Task item: Give the lines again, unchanged, starting with the line containing "Document page, 1241x1754 pixels." and ending with the last line of the data below.

Records to use:
+---+
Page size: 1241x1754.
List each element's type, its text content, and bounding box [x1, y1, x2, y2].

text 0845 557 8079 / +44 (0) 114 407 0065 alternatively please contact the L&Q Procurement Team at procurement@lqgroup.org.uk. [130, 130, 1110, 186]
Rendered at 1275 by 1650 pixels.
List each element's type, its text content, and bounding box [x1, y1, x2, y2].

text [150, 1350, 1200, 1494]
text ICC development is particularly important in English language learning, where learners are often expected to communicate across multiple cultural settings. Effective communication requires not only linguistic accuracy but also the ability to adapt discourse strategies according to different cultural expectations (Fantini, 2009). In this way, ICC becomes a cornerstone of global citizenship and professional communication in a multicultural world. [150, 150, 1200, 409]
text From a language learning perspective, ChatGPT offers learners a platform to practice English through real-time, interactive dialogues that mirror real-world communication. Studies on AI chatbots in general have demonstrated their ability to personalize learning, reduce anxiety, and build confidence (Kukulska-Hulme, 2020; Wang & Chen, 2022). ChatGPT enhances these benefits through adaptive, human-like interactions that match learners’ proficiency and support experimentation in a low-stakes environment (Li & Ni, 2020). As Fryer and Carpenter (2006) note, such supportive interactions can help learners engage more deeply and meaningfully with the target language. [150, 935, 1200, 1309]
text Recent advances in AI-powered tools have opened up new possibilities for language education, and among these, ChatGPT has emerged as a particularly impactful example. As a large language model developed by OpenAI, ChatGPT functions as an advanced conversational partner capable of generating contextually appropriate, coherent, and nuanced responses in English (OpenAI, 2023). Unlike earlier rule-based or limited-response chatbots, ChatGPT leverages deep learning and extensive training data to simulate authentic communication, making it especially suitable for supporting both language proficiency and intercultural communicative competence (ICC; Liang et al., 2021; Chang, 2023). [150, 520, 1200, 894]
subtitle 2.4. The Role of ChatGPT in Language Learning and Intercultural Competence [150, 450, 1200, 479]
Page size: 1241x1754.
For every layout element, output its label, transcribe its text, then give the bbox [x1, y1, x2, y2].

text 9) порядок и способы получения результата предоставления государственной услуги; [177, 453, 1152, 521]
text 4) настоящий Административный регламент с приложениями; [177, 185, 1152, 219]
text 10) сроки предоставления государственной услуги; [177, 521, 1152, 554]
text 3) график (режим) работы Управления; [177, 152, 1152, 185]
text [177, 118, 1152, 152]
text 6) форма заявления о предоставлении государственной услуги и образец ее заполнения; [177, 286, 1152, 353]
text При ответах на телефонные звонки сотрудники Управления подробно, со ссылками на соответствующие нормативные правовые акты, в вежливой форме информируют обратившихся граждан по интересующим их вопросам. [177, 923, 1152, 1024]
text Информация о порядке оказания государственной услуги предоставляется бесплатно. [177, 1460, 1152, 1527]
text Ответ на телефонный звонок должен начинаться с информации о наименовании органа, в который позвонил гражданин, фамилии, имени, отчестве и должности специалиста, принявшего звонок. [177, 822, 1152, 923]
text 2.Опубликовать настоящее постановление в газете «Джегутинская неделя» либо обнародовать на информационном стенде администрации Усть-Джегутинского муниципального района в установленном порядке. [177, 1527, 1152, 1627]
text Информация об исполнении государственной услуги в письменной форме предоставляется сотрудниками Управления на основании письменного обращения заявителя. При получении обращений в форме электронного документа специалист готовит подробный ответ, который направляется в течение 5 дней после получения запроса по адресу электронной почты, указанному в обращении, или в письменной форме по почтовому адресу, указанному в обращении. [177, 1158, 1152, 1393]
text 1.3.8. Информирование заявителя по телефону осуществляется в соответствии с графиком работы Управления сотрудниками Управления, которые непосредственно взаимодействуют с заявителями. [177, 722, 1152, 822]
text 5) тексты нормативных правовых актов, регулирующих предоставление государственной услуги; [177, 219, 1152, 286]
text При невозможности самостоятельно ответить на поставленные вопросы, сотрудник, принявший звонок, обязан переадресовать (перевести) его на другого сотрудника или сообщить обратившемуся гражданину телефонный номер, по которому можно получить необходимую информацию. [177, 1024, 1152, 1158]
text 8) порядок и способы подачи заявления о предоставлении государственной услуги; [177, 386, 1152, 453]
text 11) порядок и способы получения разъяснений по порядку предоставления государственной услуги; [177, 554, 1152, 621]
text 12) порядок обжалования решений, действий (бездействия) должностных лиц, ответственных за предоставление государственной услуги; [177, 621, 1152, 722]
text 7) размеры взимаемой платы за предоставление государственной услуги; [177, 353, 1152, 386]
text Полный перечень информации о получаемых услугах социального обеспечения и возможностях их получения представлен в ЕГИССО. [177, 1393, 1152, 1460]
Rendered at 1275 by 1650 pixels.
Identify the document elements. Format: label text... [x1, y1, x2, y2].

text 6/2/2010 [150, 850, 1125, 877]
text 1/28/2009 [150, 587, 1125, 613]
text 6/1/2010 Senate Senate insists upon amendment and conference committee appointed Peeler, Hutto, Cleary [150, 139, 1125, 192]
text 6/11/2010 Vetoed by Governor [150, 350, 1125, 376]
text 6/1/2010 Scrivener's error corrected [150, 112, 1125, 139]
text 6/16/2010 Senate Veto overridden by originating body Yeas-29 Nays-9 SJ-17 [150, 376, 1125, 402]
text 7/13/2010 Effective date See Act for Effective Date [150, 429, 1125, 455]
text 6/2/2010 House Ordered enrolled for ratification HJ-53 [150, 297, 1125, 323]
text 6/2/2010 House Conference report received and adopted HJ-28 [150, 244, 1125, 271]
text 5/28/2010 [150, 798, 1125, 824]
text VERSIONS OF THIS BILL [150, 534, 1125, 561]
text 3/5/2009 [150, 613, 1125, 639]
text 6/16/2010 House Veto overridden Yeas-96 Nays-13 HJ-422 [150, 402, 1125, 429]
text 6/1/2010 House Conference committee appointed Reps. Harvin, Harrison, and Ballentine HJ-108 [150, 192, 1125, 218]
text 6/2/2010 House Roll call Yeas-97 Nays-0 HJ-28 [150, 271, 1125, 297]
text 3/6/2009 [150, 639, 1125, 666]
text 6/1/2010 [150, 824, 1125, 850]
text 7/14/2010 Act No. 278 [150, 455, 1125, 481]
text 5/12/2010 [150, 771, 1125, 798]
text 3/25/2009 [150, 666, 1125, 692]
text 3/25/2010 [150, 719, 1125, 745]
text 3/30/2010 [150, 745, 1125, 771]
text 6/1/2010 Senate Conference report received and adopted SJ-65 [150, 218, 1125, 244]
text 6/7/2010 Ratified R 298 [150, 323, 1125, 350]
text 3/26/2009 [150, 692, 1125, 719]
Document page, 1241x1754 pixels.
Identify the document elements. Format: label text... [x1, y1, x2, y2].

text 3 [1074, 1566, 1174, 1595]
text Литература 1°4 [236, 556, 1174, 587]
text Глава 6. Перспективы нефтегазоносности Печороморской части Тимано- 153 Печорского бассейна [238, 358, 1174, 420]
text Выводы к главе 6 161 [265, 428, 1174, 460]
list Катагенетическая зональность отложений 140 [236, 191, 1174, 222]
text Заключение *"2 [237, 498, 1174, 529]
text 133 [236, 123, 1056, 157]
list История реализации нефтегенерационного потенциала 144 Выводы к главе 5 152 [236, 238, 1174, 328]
+---+
Task result:
Document page, 1241x1754 pixels.
Identify the document elements. Format: label text... [x1, y1, x2, y2].

text 3 [1074, 1566, 1174, 1595]
text Литература 1°4 [236, 556, 1174, 587]
text Глава 6. Перспективы нефтегазоносности Печороморской части Тимано- 153 Печорского бассейна [238, 358, 1174, 420]
text Выводы к главе 6 161 [265, 428, 1174, 460]
list Катагенетическая зональность отложений 140 [236, 191, 1174, 222]
text Заключение *"2 [237, 498, 1174, 529]
text 133 [236, 123, 1056, 157]
list История реализации нефтегенерационного потенциала 144 Выводы к главе 5 152 [236, 238, 1174, 328]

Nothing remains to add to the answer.